AUFGABE: Wonach sucht die Theorie laut dem Ausgangstext immer?

AUSGANGSTEXT:
++++
Auf diese aber kann sich der Faschismus nicht berufen, und deshalb ist er unbegreiflich. Die Theorie sucht stets nach Gründen. Für die planmäßige Vernichtung von 6 Millionen Menschen, die noch nicht einmal zum Vorteil irgendeines Anderen ausgebeutet, sondern einfach nur vernichtet wurden, gibt es aber solche nicht. Zwar lassen sich unendlich viele Funktionszusammenhänge anführen, aber sie bilden nur eine unendliche Tautologie, weil sie aus dem Zirkel des einfach vorausgesetzten, immer schon konstituierten Gesellschaftlichen nirgends ausbrechen können. Nach der Verwandlung des Kapitals in capital fixe hat das Herrschaftsverhältnis der Menschen untereinander nichts mehr mit der Ökonomie als dem Verhältnis der Menschen zur Natur zu tun. So gibt es keinen Grund mehr, der vom Begründeten - eben dem Herrschaftsverhältnis - noch verschieden ist. Damit entfällt die erste Voraussetzung aller Theorie, die heute offensichtlich am Ende ist. Die Gleichgültigkeit des gesellschaftlichen Verhältnisses gegen das Verhältnis der Menschen zur Natur äußert sich darin, daß die materielle Produktion zum nur mehr stofflichen Prozeß wird, zum Prozeß nur zwischen Gebrauchswerten.
++++
BEREITGESTELLTE DATEN:
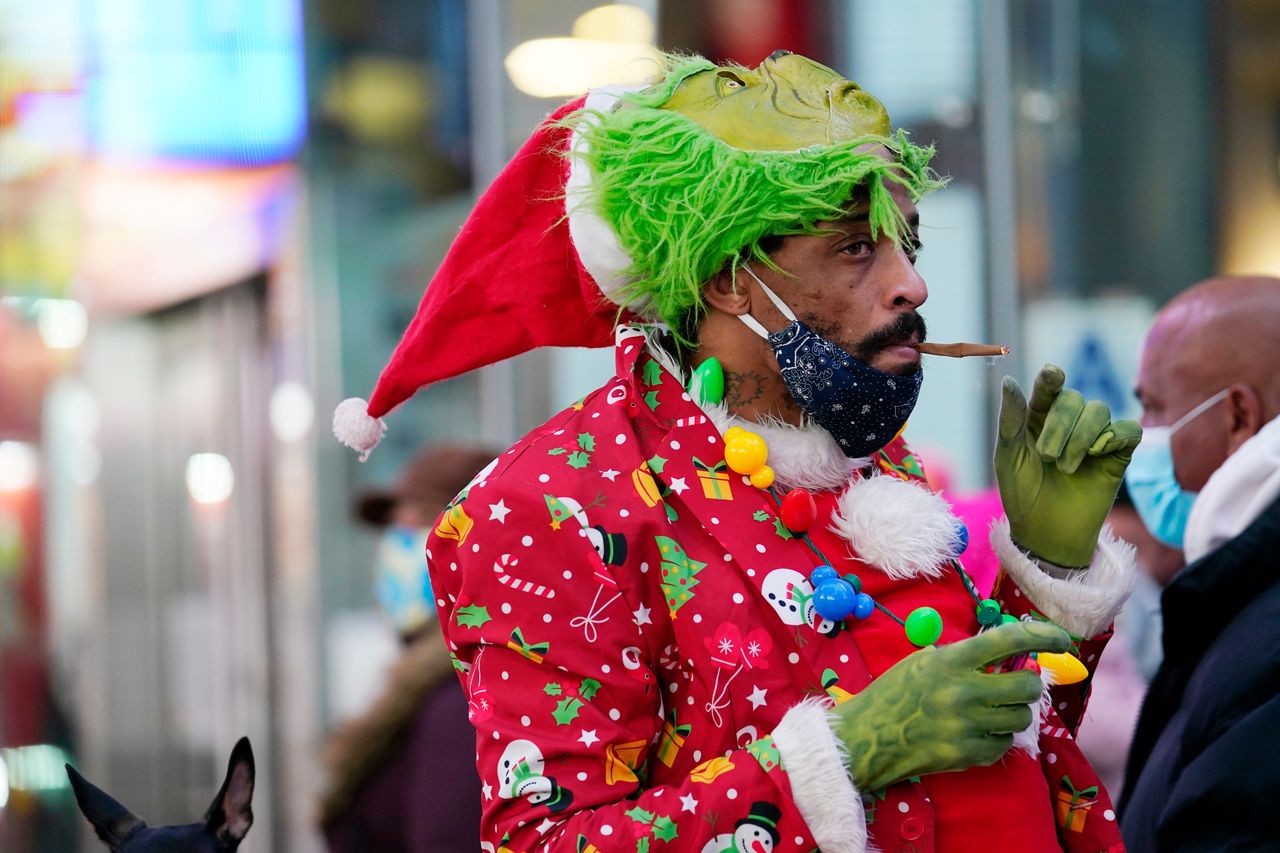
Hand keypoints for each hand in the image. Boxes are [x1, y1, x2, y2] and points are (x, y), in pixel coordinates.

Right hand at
++++
LÖSUNG: Nach Gründen.